Palermo, 8 mag. (AdnKronos) – “È importantissimo che si possa arrivare alla fusione tra Anas e Cas, così da fondare una società unica in grado di investire pesantemente nell’Isola, con una progettualità ordinata, mirata ed evitando gli sprechi delle opere faraoniche, e spesso rimaste incomplete, per le quali la nostra Isola non si è mai sviluppata completamente, incapace di tenere il passo con il resto del sistema infrastrutturale nazionale”. Lo ha detto il presidente della Commissione bicamerale per le questioni regionali, Gianpiero D’Alia, intervenendo al convegno “Il futuro della Sicilia Infrastrutture, territorio e mobilità”, organizzato al Palacultura di Messina dalla Fondazione ‘Costruiamo il futuro’.

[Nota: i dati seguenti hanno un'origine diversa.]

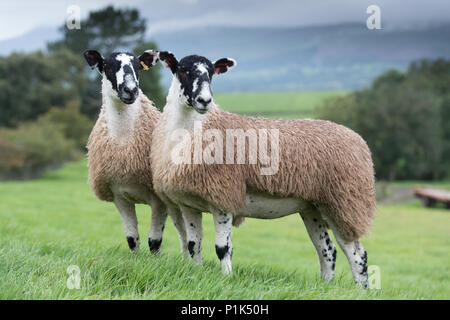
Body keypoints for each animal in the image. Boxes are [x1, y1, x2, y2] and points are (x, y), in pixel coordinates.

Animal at [83, 49, 187, 255]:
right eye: (107, 66)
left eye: (138, 67)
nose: (130, 90)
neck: (124, 143)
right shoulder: (119, 197)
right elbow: (132, 238)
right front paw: (136, 258)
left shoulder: (158, 199)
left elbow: (154, 241)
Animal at [149, 50, 376, 288]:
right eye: (182, 70)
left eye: (211, 74)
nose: (204, 101)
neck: (193, 129)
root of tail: (359, 140)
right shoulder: (188, 203)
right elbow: (194, 245)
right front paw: (196, 273)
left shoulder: (224, 197)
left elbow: (223, 248)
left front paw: (226, 279)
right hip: (313, 207)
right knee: (328, 251)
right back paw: (324, 287)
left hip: (344, 202)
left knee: (357, 253)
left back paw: (361, 290)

Per il parlamentare messinese, però, a questo si deve aggiungere “un importante programma di sviluppo della rete ferroviaria siciliana come Rfi non ha fatto fino adesso”. D’Alia ha anche ricordato che “grazie al Patto per la Sicilia nell’area metropolitana di Messina arriveranno risorse che il nostro territorio non ha mai avuto e che avrebbero potuto evitare un dissesto del territorio per il quale Messina ha pagato un prezzo alto anche in termini di vite: il ricordo va alle vittime dell’alluvione del 2009 e a quelle delle disgrazie successive sul versante tirrenico”.
D’Alia, infine, avverte: “Non possiamo perdere questa grandissima opportunità, perciò è importante avere un’amministrazione che sia in grado di ‘intendere e volere’ un futuro che può fare sviluppare la città e il comprensorio in senso moderno, produttivo ed europeo”.